Paul Auster - Mr. Vertigo *****

I wish I could suit myself with simply writing, "The man is a genius," and letting my review at that, because that is what Paul Auster is absolutely deserving of. 1994's Mr. Vertigo is nothing short of astounding in its breadth and vision, encompassing a nation's loss of wonderment and innocence in the story of a poor boy from St. Louis who learns to fly.

Walt is a Holden Caufield of another era--a down and out, harsh little man in a boy's body, trying to keep a step ahead of the game he's convinced he's been thrown into. But the man who saves him from a life on the streets, the mysterious Master Yehudi, is more than willing to play into that game, to test Walt to his outer limits, showing him what a mind and heart can do when they are pushed to breaking. But after they've proven themselves, how long can such a dream last? So unfolds what may be Auster's most traditional of novels, as Walt and Master Yehudi tour the nation in search of their own American dream.

And, without giving anything away, just to top off the excellence of the book in and of itself, Auster manages, in the last four pages, to tie the entire story to his acclaimed (and apparently, all-encompassing) New York Trilogy, causing me to actually throw my book down in amazement.
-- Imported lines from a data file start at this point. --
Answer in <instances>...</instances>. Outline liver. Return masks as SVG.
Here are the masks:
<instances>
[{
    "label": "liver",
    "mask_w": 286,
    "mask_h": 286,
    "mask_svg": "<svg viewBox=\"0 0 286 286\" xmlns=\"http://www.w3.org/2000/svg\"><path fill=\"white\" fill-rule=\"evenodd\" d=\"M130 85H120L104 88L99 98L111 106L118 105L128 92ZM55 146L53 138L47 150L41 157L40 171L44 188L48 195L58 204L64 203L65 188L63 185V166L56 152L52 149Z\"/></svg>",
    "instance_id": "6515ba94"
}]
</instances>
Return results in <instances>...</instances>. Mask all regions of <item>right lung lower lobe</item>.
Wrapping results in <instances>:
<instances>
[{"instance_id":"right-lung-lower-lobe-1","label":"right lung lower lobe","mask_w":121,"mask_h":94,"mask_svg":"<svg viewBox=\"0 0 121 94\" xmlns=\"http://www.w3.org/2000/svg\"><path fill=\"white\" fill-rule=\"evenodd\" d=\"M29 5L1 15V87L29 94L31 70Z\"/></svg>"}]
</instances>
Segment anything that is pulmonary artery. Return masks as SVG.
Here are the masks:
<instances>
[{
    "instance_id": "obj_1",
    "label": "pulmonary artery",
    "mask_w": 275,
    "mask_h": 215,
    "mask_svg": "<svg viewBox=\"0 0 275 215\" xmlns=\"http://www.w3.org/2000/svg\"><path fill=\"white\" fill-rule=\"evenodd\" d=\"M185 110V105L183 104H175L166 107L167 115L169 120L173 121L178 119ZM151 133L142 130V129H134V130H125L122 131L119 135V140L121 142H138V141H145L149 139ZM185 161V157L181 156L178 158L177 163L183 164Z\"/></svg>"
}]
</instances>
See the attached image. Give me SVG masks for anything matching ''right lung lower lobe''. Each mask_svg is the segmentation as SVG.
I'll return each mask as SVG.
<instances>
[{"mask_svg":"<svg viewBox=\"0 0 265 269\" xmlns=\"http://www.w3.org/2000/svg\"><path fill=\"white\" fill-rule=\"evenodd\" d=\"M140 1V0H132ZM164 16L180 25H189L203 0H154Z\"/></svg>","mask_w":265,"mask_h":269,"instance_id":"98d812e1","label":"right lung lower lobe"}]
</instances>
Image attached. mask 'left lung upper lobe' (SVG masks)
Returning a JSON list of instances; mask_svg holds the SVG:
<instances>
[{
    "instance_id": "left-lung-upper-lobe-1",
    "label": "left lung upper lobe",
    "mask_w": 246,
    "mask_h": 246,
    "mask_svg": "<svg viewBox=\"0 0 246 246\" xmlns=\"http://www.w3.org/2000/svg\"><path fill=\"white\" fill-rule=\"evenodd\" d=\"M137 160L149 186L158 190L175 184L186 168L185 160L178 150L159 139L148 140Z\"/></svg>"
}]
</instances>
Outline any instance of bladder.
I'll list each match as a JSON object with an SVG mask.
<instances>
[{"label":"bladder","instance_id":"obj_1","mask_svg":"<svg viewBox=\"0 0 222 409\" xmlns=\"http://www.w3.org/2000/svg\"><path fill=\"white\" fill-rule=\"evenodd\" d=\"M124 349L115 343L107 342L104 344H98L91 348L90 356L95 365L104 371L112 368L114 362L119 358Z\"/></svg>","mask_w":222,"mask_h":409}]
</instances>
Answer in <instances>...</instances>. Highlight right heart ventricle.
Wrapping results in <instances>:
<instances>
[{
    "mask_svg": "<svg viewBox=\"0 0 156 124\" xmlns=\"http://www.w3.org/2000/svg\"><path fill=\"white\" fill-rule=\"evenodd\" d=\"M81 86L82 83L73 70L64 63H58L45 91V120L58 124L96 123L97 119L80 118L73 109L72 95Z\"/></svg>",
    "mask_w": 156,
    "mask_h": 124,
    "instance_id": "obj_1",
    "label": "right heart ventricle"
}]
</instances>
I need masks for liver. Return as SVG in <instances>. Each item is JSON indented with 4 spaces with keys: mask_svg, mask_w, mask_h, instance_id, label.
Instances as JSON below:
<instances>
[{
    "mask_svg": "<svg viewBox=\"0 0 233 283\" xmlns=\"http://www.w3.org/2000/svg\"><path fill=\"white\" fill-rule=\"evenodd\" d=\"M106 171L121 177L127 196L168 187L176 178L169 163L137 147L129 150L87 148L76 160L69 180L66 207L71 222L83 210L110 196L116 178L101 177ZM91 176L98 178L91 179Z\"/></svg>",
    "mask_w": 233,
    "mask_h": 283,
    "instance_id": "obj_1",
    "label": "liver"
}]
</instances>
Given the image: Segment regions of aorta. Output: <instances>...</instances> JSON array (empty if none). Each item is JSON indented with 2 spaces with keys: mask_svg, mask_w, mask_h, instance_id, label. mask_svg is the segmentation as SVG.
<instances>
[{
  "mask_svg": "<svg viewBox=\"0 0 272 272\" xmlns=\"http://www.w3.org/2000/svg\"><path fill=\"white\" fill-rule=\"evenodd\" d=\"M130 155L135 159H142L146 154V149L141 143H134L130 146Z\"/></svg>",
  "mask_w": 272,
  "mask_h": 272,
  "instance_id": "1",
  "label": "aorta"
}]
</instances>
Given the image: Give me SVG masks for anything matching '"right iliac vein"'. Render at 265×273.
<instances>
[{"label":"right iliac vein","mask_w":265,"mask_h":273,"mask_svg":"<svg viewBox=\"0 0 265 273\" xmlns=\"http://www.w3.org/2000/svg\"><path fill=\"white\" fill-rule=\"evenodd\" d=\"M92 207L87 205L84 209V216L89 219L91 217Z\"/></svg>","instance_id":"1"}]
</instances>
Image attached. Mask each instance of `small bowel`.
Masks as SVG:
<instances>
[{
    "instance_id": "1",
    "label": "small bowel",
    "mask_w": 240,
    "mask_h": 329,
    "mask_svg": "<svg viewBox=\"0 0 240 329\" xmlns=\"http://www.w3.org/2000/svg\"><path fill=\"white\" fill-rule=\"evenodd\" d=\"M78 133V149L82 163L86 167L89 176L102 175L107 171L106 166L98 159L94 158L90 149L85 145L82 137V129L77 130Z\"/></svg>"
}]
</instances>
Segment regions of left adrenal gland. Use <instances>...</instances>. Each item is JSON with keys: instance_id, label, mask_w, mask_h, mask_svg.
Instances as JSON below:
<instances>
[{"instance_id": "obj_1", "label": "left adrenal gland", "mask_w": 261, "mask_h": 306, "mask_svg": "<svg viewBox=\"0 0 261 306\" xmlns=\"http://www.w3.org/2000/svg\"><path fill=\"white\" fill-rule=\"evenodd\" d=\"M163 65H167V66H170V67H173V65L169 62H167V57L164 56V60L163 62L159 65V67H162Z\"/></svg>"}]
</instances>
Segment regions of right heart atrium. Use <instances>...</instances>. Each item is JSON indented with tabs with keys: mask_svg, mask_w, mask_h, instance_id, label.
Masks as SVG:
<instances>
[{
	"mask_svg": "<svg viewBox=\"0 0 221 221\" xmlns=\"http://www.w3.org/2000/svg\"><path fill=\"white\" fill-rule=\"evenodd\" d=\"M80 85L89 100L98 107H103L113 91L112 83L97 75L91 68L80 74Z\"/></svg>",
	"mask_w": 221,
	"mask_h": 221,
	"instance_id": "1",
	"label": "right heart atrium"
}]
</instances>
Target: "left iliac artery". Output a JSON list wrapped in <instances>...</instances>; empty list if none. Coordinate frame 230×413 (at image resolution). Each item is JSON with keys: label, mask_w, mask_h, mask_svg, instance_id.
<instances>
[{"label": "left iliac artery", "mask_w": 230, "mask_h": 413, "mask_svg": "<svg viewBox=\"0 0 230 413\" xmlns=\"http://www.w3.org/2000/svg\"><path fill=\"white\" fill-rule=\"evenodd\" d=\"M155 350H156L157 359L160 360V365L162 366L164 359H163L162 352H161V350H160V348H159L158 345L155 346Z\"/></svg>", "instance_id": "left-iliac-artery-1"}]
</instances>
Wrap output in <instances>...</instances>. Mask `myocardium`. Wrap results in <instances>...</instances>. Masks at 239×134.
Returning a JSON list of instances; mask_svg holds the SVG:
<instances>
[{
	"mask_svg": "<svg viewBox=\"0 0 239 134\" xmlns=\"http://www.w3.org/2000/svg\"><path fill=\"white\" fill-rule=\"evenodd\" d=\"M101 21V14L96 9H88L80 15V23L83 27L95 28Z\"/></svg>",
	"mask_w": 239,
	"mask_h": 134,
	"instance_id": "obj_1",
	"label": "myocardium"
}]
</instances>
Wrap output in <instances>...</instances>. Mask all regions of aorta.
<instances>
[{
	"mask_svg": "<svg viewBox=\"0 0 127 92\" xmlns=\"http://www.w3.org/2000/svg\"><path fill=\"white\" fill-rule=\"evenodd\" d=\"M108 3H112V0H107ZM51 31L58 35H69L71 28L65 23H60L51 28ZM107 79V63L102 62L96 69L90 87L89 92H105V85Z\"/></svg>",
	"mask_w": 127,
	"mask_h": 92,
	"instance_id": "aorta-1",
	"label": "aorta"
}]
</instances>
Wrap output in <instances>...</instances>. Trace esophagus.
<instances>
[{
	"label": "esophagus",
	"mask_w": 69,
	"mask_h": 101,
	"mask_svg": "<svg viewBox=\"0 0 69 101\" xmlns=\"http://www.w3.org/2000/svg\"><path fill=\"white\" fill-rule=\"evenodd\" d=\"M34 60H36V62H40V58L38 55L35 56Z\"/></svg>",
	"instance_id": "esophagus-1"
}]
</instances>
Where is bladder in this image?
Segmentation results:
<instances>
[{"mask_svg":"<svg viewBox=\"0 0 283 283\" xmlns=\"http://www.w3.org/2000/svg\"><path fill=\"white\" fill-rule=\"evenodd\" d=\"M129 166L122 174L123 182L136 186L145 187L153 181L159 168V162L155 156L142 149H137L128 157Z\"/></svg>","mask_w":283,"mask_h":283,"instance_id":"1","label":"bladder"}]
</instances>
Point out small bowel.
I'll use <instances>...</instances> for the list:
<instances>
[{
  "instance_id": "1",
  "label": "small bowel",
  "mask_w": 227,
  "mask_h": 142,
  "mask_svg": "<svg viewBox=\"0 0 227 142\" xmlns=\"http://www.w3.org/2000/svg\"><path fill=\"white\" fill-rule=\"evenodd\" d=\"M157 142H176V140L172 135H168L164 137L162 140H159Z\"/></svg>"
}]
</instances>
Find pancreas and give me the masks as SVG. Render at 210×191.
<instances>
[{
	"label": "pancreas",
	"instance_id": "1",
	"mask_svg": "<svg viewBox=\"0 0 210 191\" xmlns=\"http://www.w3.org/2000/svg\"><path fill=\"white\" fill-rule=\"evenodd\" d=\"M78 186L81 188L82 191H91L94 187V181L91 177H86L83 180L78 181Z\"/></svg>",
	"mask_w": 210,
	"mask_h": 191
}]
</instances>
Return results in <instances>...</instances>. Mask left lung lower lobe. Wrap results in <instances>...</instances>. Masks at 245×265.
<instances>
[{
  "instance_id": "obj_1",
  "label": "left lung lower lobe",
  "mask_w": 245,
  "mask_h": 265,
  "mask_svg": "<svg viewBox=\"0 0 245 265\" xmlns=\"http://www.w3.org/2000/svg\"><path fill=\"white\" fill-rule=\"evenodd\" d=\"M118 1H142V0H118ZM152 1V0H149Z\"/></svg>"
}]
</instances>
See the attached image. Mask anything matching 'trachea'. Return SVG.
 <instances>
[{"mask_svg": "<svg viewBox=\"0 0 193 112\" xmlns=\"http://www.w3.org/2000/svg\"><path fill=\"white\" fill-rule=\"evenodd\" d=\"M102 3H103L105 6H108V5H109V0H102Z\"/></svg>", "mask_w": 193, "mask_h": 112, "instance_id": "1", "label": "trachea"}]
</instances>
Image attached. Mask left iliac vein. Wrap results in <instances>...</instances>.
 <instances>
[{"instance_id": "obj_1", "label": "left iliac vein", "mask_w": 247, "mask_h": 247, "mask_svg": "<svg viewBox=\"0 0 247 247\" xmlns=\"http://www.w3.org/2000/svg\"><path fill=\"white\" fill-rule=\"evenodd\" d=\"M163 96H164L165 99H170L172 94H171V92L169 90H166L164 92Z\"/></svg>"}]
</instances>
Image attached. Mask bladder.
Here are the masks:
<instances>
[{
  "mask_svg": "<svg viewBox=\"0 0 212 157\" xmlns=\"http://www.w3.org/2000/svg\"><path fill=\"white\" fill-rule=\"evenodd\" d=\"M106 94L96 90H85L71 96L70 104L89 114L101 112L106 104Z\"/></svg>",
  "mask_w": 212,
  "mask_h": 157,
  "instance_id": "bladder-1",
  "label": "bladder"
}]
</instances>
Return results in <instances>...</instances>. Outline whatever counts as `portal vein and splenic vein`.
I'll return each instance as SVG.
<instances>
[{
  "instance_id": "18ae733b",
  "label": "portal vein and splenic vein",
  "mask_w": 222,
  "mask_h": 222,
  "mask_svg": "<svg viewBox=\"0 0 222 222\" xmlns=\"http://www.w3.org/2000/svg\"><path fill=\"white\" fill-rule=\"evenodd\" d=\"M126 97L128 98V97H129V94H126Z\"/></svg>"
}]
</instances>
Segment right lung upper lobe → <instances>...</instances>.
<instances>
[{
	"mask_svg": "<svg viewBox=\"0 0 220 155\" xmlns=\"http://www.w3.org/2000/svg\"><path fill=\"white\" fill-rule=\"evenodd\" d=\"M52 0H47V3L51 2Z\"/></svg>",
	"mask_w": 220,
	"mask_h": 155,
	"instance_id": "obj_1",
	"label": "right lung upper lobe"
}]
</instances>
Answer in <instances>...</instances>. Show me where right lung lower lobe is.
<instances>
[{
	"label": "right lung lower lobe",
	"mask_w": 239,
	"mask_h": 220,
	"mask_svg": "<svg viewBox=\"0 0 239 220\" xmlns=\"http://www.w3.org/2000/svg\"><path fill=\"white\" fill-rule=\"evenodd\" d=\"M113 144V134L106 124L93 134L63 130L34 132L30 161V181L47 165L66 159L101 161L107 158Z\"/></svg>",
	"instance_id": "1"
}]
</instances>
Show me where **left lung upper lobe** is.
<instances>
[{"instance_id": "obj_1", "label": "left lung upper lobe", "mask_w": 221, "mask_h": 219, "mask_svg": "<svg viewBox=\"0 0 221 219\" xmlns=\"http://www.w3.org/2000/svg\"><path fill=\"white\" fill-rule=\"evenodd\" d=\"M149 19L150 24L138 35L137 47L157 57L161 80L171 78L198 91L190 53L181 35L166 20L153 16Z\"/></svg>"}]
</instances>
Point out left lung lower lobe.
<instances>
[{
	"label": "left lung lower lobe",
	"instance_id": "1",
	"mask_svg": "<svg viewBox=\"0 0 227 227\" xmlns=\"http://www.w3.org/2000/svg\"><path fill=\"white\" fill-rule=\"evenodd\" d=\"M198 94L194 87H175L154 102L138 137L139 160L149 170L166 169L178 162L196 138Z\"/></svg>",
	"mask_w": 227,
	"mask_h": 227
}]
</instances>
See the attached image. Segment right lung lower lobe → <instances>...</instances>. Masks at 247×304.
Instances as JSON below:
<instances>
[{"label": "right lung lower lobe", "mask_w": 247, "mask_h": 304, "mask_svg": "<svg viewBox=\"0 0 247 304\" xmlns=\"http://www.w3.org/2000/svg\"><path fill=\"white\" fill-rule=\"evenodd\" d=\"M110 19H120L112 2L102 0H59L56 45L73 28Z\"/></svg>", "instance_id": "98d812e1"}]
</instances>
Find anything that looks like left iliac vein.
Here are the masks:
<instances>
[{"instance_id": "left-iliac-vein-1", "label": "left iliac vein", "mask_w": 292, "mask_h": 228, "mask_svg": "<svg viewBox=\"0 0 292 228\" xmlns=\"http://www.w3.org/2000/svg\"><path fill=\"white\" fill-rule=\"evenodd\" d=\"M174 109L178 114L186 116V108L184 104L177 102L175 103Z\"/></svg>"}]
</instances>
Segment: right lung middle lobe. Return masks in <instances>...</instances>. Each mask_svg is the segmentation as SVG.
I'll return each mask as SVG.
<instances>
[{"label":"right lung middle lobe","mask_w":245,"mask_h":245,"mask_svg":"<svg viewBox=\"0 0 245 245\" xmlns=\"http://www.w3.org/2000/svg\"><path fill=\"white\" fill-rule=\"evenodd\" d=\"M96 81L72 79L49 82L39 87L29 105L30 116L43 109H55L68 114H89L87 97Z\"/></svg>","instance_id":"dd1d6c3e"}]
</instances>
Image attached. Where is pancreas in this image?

I knew that Auster liked to cross storylines, just by glancing through his newest novel, Travels in the Scriptorium, but I went 290 pages of Mr. Vertigo without a single thought of Daniel Quinn and his surrealist detective adventures, just to have Auster slip him in at the last possible second and consequently blow my mind.

Mr. Vertigo is a truly wonderful tale; one that in its depth of cultural relevance and commentary, reads more like a piece of allegorical history than fiction at all. Even the most fantastic moments come off completely real, and even more painfully so because of the weight with which they are written. My only trouble with Auster now is the fact that I'm going to have to buy every single one of his books because I cannot bear to leave a single page unturned.